Dataset entries —
○ ○ ○ ○
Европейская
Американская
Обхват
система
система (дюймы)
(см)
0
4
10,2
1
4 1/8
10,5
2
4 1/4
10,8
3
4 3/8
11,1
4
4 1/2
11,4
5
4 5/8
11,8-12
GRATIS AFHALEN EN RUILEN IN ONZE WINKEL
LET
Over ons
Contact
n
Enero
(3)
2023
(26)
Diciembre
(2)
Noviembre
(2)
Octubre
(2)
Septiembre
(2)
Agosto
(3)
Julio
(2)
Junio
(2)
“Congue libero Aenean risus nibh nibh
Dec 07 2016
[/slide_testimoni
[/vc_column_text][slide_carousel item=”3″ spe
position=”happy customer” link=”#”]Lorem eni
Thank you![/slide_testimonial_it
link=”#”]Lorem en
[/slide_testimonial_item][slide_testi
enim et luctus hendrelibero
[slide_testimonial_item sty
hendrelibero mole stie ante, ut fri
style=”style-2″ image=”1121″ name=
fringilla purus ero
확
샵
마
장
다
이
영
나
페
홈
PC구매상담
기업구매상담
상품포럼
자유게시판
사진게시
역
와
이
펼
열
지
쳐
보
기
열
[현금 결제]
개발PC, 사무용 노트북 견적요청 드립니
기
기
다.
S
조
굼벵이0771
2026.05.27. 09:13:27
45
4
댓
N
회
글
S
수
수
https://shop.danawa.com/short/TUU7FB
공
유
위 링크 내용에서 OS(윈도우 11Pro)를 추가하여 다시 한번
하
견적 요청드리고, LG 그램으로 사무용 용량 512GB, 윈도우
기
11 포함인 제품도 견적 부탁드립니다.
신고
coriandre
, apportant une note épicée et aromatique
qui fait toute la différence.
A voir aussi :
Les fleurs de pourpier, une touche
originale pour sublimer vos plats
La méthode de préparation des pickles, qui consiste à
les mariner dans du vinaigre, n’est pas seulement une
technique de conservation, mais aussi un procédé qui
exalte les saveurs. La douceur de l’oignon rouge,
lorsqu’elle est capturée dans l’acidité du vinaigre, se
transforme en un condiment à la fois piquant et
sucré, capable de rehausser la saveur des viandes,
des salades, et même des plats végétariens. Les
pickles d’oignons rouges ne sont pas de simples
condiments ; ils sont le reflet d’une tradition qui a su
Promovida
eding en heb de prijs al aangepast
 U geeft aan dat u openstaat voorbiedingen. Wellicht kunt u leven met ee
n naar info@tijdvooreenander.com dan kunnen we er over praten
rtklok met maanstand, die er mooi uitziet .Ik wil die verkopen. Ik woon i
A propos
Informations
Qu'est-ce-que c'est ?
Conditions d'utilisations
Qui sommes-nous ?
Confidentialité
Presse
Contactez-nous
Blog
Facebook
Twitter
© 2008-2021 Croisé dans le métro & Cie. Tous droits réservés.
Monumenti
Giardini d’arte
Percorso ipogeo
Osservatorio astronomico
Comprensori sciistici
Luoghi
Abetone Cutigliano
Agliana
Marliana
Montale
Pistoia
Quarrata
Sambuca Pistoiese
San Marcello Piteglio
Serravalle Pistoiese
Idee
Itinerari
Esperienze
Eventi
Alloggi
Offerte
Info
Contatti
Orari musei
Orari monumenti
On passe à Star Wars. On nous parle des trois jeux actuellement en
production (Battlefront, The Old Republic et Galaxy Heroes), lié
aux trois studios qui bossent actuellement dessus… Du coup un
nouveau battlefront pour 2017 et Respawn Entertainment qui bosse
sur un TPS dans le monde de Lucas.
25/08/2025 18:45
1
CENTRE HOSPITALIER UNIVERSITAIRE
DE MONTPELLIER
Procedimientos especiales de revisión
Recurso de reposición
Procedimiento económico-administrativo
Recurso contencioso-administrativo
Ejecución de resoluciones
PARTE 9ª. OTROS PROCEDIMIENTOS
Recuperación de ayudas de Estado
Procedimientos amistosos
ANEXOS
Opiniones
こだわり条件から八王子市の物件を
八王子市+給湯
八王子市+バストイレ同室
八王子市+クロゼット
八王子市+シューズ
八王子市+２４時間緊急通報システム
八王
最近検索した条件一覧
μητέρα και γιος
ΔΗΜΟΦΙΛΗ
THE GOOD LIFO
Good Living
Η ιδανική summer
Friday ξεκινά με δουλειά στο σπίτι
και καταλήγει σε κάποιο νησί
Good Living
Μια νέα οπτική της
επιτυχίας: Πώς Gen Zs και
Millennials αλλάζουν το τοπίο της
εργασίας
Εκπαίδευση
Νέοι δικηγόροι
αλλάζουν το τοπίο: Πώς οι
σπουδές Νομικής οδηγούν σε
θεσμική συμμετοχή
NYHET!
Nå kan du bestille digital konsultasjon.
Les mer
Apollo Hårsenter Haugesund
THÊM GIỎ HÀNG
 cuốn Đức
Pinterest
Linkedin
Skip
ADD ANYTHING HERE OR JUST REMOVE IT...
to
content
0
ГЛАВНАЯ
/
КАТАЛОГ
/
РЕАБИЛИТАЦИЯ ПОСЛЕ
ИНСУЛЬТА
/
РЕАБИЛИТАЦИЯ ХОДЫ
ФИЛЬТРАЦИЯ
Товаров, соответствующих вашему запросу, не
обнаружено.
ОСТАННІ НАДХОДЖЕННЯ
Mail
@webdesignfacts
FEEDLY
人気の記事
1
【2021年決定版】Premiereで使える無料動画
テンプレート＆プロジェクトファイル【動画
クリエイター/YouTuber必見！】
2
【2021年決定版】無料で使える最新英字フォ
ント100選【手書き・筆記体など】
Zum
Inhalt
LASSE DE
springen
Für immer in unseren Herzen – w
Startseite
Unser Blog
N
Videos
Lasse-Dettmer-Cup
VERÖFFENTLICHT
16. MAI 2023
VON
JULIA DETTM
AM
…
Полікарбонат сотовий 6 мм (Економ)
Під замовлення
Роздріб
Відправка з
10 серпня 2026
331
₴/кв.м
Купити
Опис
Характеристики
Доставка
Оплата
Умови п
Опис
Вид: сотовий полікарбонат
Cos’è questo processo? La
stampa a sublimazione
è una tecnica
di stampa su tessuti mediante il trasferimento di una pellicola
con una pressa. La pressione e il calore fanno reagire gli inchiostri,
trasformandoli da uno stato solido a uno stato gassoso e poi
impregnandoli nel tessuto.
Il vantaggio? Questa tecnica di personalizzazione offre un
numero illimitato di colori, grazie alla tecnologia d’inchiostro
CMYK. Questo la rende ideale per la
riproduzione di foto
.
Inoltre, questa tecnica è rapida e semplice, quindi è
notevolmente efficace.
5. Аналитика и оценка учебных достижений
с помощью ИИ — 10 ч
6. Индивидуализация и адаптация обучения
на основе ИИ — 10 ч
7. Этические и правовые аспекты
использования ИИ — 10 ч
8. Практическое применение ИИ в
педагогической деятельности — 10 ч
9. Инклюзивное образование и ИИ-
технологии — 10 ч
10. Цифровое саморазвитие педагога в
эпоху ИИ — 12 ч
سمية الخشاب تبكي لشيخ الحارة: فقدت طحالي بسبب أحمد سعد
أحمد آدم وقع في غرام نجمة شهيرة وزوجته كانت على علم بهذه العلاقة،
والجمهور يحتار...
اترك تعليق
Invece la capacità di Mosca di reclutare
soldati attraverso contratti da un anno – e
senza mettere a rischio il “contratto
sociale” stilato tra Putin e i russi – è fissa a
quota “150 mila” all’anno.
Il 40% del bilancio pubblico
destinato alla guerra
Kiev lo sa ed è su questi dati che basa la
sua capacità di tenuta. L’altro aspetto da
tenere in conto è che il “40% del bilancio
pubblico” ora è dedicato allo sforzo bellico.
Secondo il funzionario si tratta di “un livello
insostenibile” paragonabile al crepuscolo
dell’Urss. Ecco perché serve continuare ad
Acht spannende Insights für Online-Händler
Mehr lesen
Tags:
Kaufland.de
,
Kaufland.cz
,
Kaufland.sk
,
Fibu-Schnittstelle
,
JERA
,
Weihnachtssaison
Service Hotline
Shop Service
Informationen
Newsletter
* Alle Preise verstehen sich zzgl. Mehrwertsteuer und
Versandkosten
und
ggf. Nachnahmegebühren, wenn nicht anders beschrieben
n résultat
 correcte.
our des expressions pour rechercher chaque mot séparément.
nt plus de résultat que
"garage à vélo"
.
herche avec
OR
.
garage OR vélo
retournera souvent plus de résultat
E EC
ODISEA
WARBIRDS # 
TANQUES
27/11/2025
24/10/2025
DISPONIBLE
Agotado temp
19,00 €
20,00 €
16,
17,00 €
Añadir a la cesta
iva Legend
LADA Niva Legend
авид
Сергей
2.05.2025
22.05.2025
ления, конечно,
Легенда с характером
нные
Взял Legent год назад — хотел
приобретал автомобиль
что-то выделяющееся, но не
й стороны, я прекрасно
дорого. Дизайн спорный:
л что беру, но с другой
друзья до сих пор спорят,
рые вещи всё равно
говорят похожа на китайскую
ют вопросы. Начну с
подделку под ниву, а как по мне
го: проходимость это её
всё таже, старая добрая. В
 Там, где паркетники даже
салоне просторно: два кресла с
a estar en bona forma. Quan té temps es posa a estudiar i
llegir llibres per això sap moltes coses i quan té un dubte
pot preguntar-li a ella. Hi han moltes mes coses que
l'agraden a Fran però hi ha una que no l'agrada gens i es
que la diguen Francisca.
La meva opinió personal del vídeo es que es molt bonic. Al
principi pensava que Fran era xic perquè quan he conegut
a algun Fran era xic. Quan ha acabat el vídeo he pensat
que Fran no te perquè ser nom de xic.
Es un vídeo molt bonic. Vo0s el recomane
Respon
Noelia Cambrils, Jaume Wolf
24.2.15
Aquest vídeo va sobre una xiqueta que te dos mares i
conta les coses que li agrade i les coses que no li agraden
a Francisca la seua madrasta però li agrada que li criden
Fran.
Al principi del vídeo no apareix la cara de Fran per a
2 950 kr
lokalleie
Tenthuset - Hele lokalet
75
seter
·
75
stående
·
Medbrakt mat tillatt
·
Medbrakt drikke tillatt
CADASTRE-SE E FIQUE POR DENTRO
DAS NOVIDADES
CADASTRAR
○ ○ ○ ○
To-do item — Which lines of the records contain the word "Pistoiese"? Copy each of them.

Your solution —
Sambuca Pistoiese
Serravalle Pistoiese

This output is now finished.